Expires: Tue, 31 Mar 1981 05:00:00 GMT
Last-Modified: Thu, 08 Mar 2012 15:20:56 GMT
Pragma: no-cache
Server: tfe
[..]
x-revision: DEV
x-runtime: 0.01763
[..]
x-xss-protection: 1; mode=block
X-Firefox-Spdy: 1

Monday, January 23, 2012

HTTP-WG Proposal to tackle HTTP/2.0

Huzzah to Mark Nottingham, chair of the IETF HTTP Working Group. He proposes rechartering the group to "specify (sic) HTTP/2.0 an improved binding of HTTP's semantics to the underlying transport."

That's welcome news - the scalability, efficiency, and robustness issues with HTTP/1 are severe problems that deserve attention in an open standards body forum. The HTTP-WG is the right place.

SPDY will certainly be offered as an input to that process and in my opinion it touches on the right answers. But whatever the outcome it is great to see momentum around open standardization of solutions to the transport problems HTTP/1 suffers from.

Saturday, January 7, 2012

Using SPDY for more responsive interfaces

RST_STREAM turns out to be a feature of spdy that I under appreciated for a long time. The concept is simple enough - either end of the connection can cancel an individual stream without impacting the other streams that are multiplexed on the same connection.

This fills a conceptual gap left by HTTP/1.x. - In HTTP when you want to cancel a transaction about all you can do is close the connection.

Consider the case of quickly clicking through a webmail mailbox - just scanning the contents and rapidly clicking 'next'. Typically the pages will be only partly loaded before you move on to the next one. Assuming you have used up all your parallelism in HTTP/1, the new click will either have to wait for the old transactions to complete (wasting time and bandwidth) or cancel the old ones by closing those connections and then open fresh connections for the new requests. New connections add 2 or 3 round trip times to reopen the SSL connection (you are reading email over SSL, right?) before they can be used to send the new requests. Either way - that is not a good experience.

An interactive map application has similar attributes - as you scan along the map, zooming in and out, lots of tiles are loaded and are often irrelevant before they are drawn. I'm sure you can think of other scenarios that have cancellations.

Spdy solves this simply - with its inherently much greater parallelism the new requests can be sent immediately and at the same time cancel notifications can go out for the old ones.

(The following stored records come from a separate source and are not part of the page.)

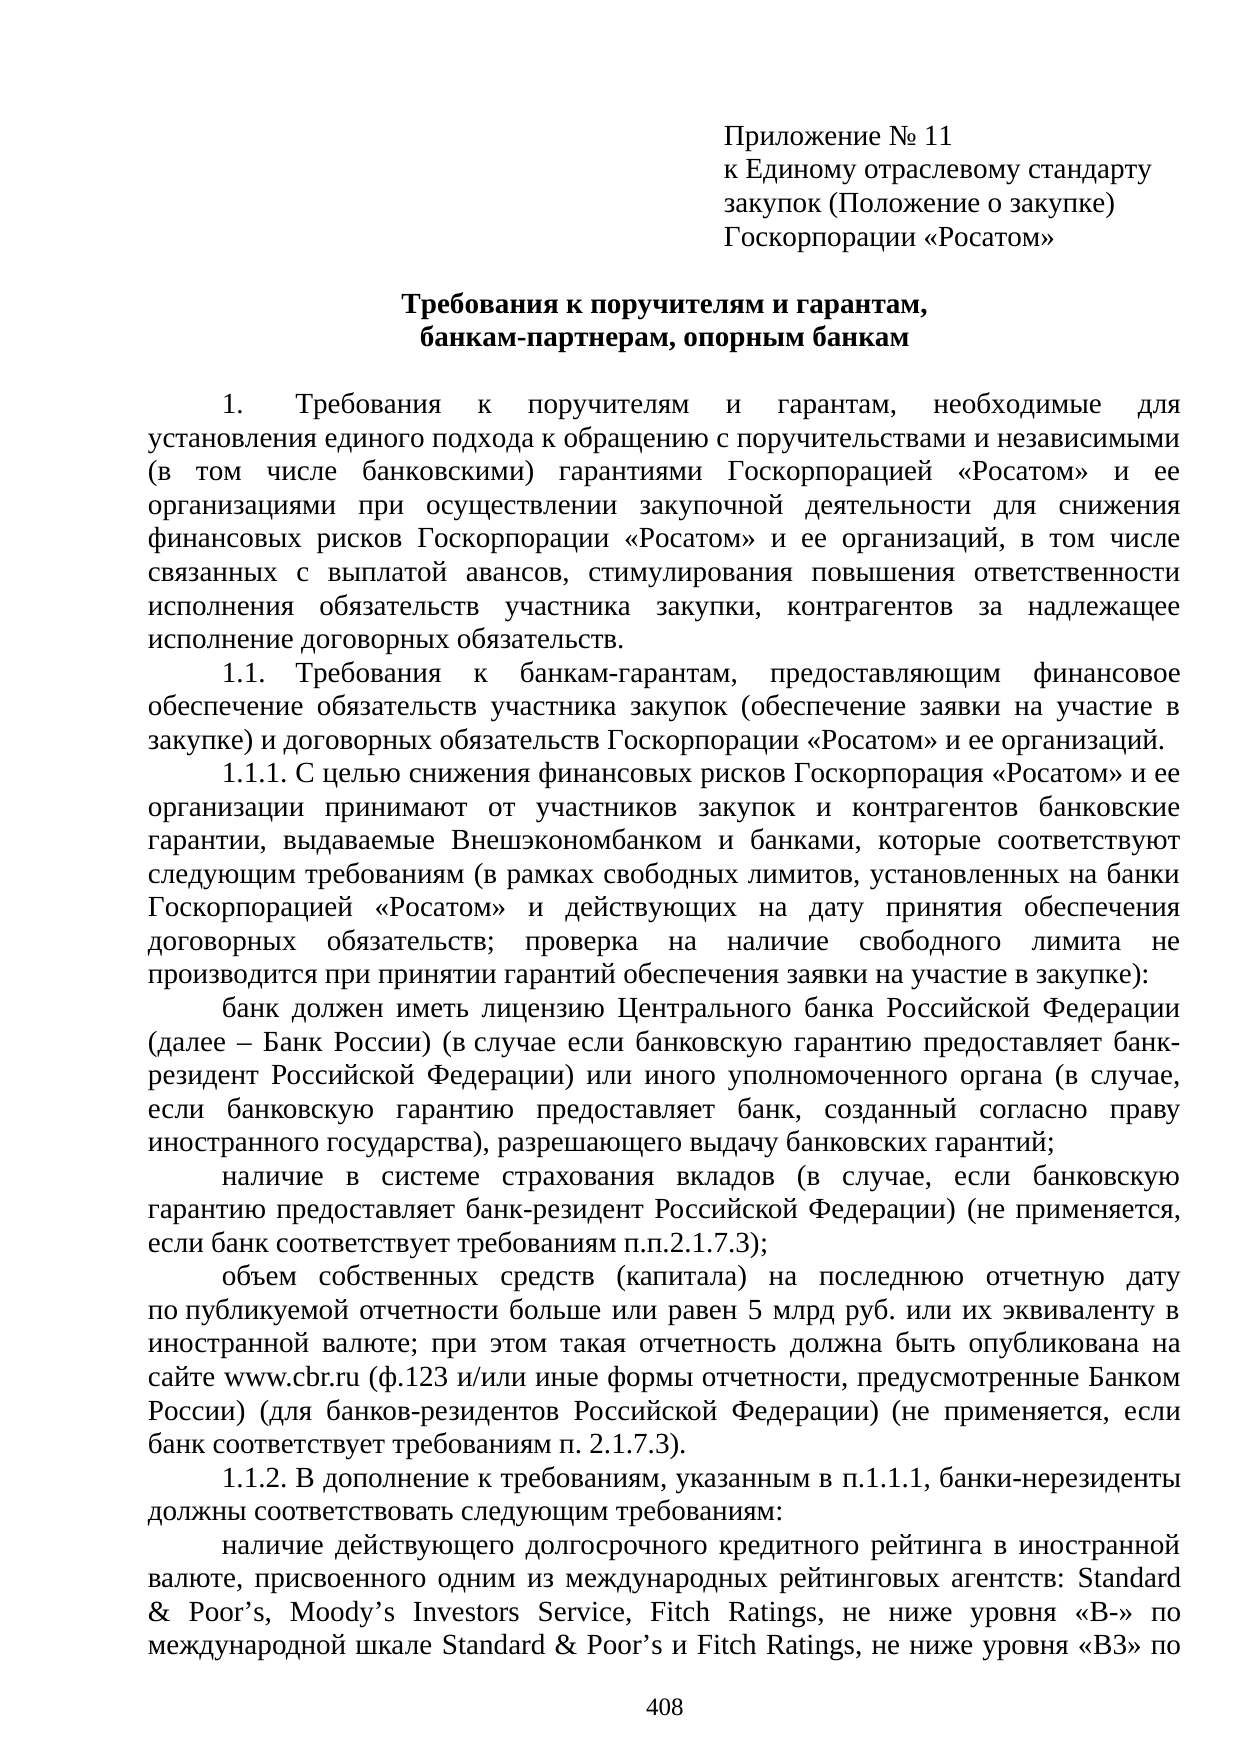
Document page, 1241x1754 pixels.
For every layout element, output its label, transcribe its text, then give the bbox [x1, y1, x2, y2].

text Требования к поручителям и гарантам, [148, 286, 1181, 319]
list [148, 1527, 1181, 1661]
list С целью снижения финансовых рисков Госкорпорация «Росатом» и ее организации принимают от участников закупок и контрагентов банковские гарантии, выдаваемые Внешэкономбанком и банками, которые соответствуют следующим требованиям (в рамках свободных лимитов, установленных на банки Госкорпорацией «Росатом» и действующих на дату принятия обеспечения договорных обязательств; проверка на наличие свободного лимита не производится при принятии гарантий обеспечения заявки на участие в закупке): [148, 755, 1181, 990]
text банкам-партнерам, опорным банкам [148, 319, 1181, 353]
list В дополнение к требованиям, указанным в п.1.1.1, банки-нерезиденты должны соответствовать следующим требованиям: [148, 1460, 1181, 1527]
list Требования к поручителям и гарантам, необходимые для установления единого подхода к обращению с поручительствами и независимыми (в том числе банковскими) гарантиями Госкорпорацией «Росатом» и ее организациями при осуществлении закупочной деятельности для снижения финансовых рисков Госкорпорации «Росатом» и ее организаций, в том числе связанных с выплатой авансов, стимулирования повышения ответственности исполнения обязательств участника закупки, контрагентов за надлежащее исполнение договорных обязательств. [148, 386, 1181, 655]
list банк должен иметь лицензию Центрального банка Российской Федерации (далее – Банк России) (в случае если банковскую гарантию предоставляет банк-резидент Российской Федерации) или иного уполномоченного органа (в случае, если банковскую гарантию предоставляет банк, созданный согласно праву иностранного государства), разрешающего выдачу банковских гарантий; [148, 990, 1181, 1158]
list Требования к банкам-гарантам, предоставляющим финансовое обеспечение обязательств участника закупок (обеспечение заявки на участие в закупке) и договорных обязательств Госкорпорации «Росатом» и ее организаций. [148, 655, 1181, 755]
list объем собственных средств (капитала) на последнюю отчетную дату по публикуемой отчетности больше или равен 5 млрд руб. или их эквиваленту в иностранной валюте; при этом такая отчетность должна быть опубликована на сайте www.cbr.ru (ф.123 и/или иные формы отчетности, предусмотренные Банком России) (для банков-резидентов Российской Федерации) (не применяется, если банк соответствует требованиям п. 2.1.7.3). [148, 1258, 1181, 1460]
list наличие в системе страхования вкладов (в случае, если банковскую гарантию предоставляет банк-резидент Российской Федерации) (не применяется, если банк соответствует требованиям п.п.2.1.7.3); [148, 1158, 1181, 1258]
text к Единому отраслевому стандарту закупок (Положение о закупке) Госкорпорации «Росатом» [724, 152, 1181, 252]
text Приложение № 11 [724, 118, 1181, 152]
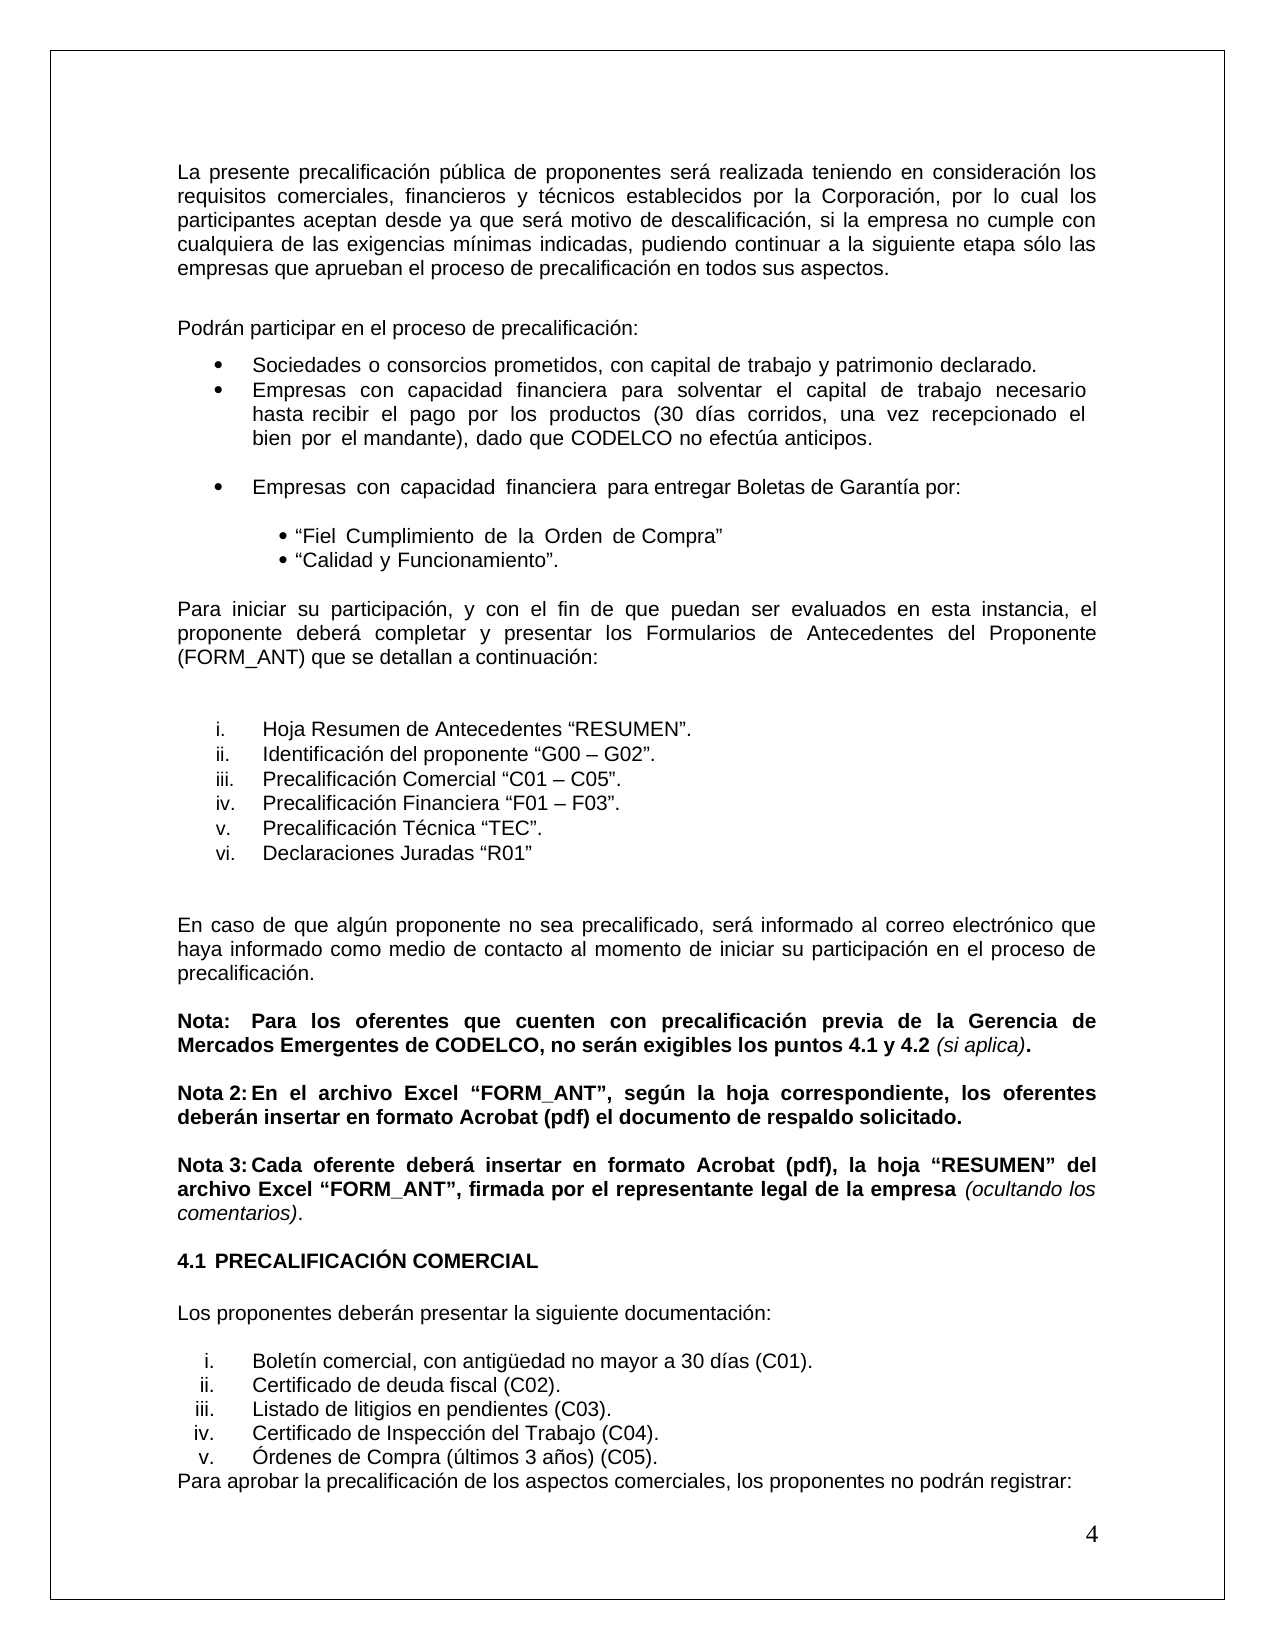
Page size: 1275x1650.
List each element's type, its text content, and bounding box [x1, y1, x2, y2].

text En caso de que algún proponente no sea precalificado, será informado al correo electrónico que haya informado como medio de contacto al momento de iniciar su participación en el proceso de precalificación. [177, 913, 1098, 985]
list Precalificación Técnica “TEC”. [216, 816, 1098, 840]
list Certificado de Inspección del Trabajo (C04). [214, 1421, 1098, 1445]
text Para iniciar su participación, y con el fin de que puedan ser evaluados en esta instancia, el proponente deberá completar y presentar los Formularios de Antecedentes del Proponente (FORM_ANT) que se detallan a continuación: [177, 597, 1098, 668]
text Para aprobar la precalificación de los aspectos comerciales, los proponentes no podrán registrar: [177, 1469, 1098, 1493]
list Identificación del proponente “G00 – G02”. [216, 742, 1098, 766]
text Los proponentes deberán presentar la siguiente documentación: [177, 1301, 1098, 1325]
text Nota 2: En el archivo Excel “FORM_ANT”, según la hoja correspondiente, los oferentes deberán insertar en formato Acrobat (pdf) el documento de respaldo solicitado. [177, 1081, 1098, 1129]
list Empresas con capacidad financiera para solventar el capital de trabajo necesario hasta recibir el pago por los productos (30 días corridos, una vez recepcionado el bien por el mandante), dado que CODELCO no efectúa anticipos. [214, 377, 1086, 450]
list Declaraciones Juradas “R01” [216, 841, 1098, 864]
list Hoja Resumen de Antecedentes “RESUMEN”. [216, 717, 1098, 741]
text La presente precalificación pública de proponentes será realizada teniendo en consideración los requisitos comerciales, financieros y técnicos establecidos por la Corporación, por lo cual los participantes aceptan desde ya que será motivo de descalificación, si la empresa no cumple con cualquiera de las exigencias mínimas indicadas, pudiendo continuar a la siguiente etapa sólo las empresas que aprueban el proceso de precalificación en todos sus aspectos. [177, 160, 1098, 279]
list “Fiel Cumplimiento de la Orden de Compra” [279, 524, 1085, 548]
list Listado de litigios en pendientes (C03). [214, 1397, 1098, 1421]
list Precalificación Financiera “F01 – F03”. [216, 791, 1098, 815]
list Precalificación Comercial “C01 – C05”. [216, 766, 1098, 790]
list Boletín comercial, con antigüedad no mayor a 30 días (C01). [214, 1349, 1098, 1373]
text Podrán participar en el proceso de precalificación: [177, 316, 1085, 340]
text Nota 3: Cada oferente deberá insertar en formato Acrobat (pdf), la hoja “RESUMEN” del archivo Excel “FORM_ANT”, firmada por el representante legal de la empresa (ocultando los comentarios). [177, 1153, 1098, 1224]
list Certificado de deuda fiscal (C02). [214, 1373, 1098, 1397]
list Empresas con capacidad financiera para entregar Boletas de Garantía por: [214, 475, 1085, 499]
subtitle PRECALIFICACIÓN COMERCIAL [177, 1248, 1098, 1272]
list Órdenes de Compra (últimos 3 años) (C05). [214, 1445, 1098, 1469]
list Sociedades o consorcios prometidos, con capital de trabajo y patrimonio declarado. [214, 353, 1098, 377]
list “Calidad y Funcionamiento”. [279, 548, 1085, 572]
text Nota: Para los oferentes que cuenten con precalificación previa de la Gerencia de Mercados Emergentes de CODELCO, no serán exigibles los puntos 4.1 y 4.2 (si aplica). [177, 1009, 1098, 1057]
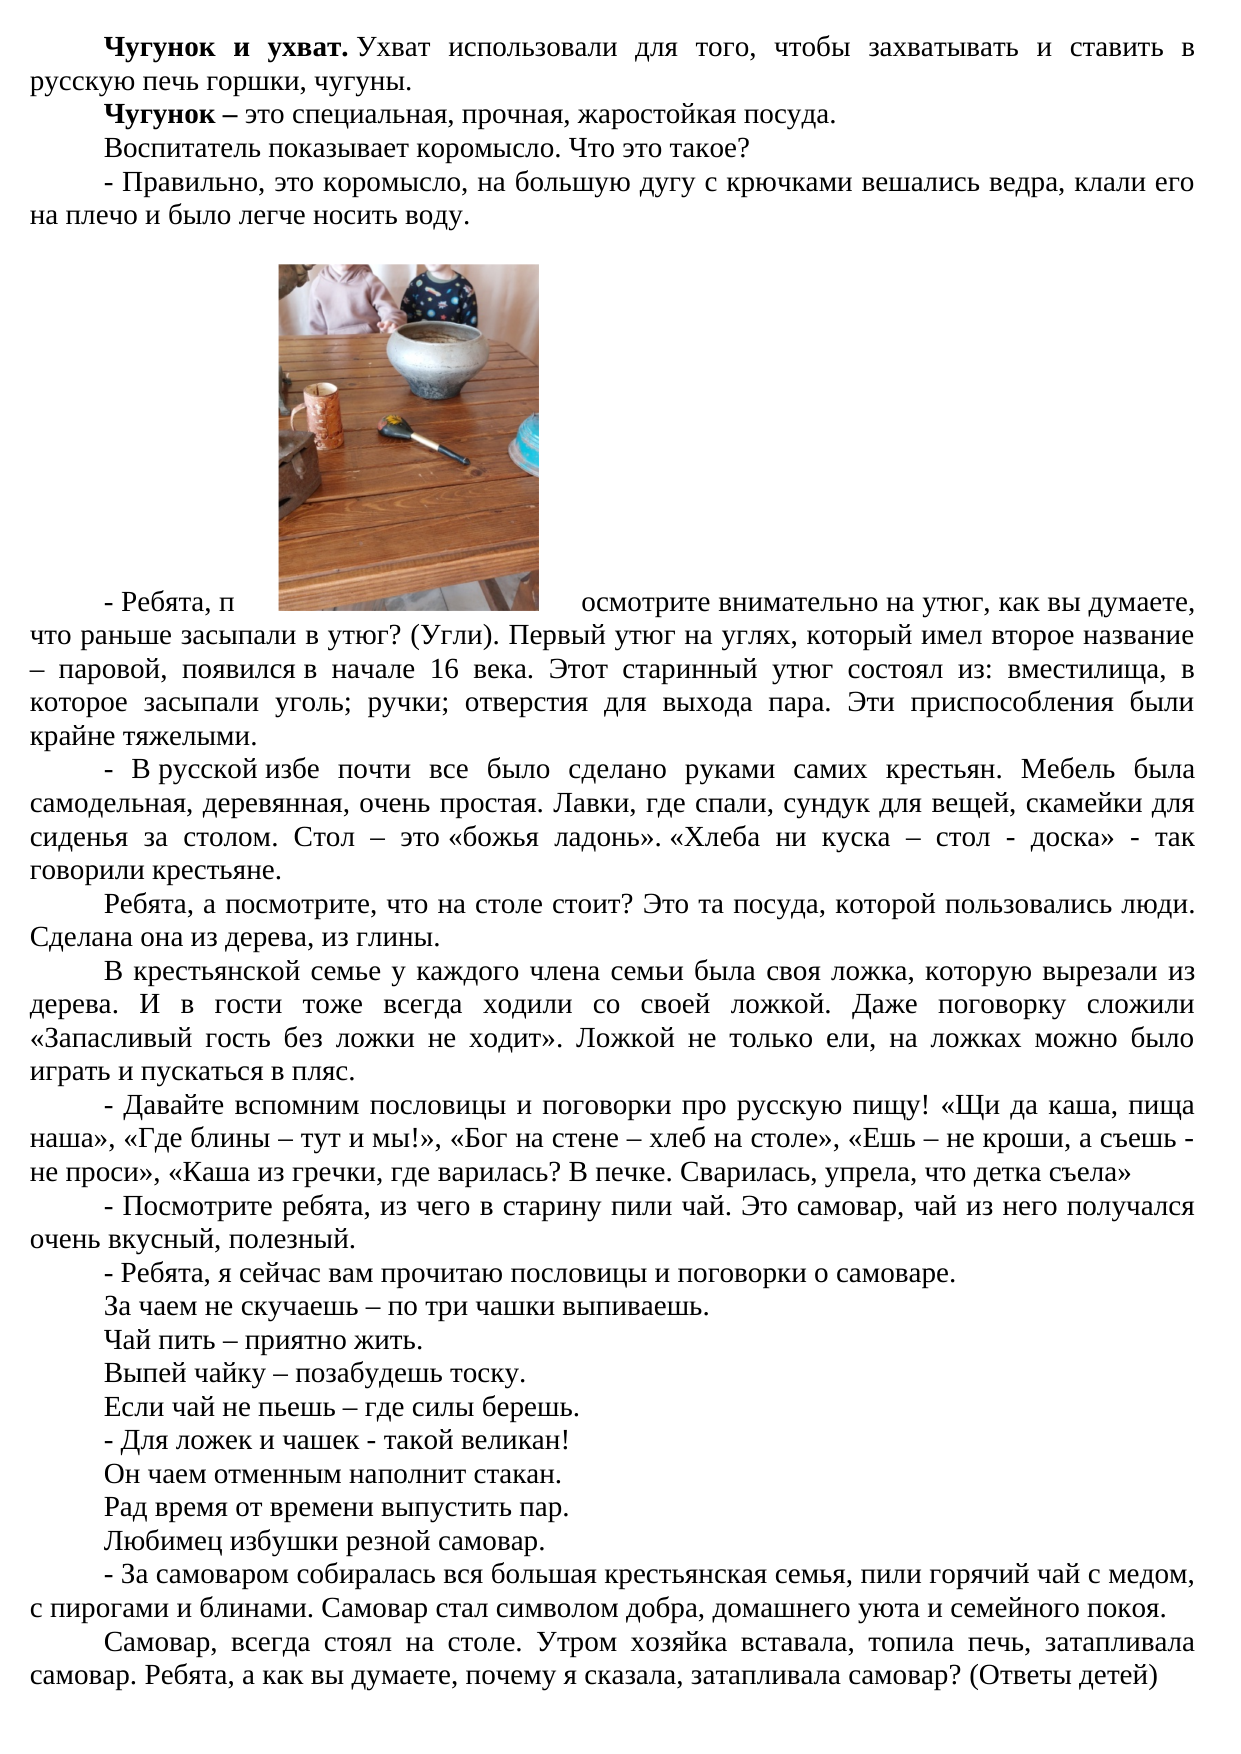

That saves the bandwidth and gets the new requests going as fast as possible without interfering with either the established connection or any other transactions also in progress.

A page load time metric won't really show this to you but the increased responsiveness is very obvious when working with these kinds of use cases - especially under high latency conditions that make connection establishment slower.


Sunday, January 1, 2012

A use case for SPDY header compression

A use case for SPDY header compression: http://pix04.revsci.net/F09828/a4/0/0/0.js

380 bytes of gzipped javascript (550 uncompressed), sent with 8.8KB of request cookies and 5.5KB of response cookies. That overhead is bad enough to mess with TCP CWND defaults - which means you are taking multiple round trips on the network just to move half a KB of js. For HTTP, that's a performance killer! Those cookies are repeated almost identically on every transaction with that host.

SPDY's dedicated header contexts and the repetitive nature of cookies means those cookies can be reduced ~98% for all but the first transaction of the session. Essentially the cookies remain stateless for app developers, along with the nice properties of that, but the transport leverages the connection state to move them much more efficiently.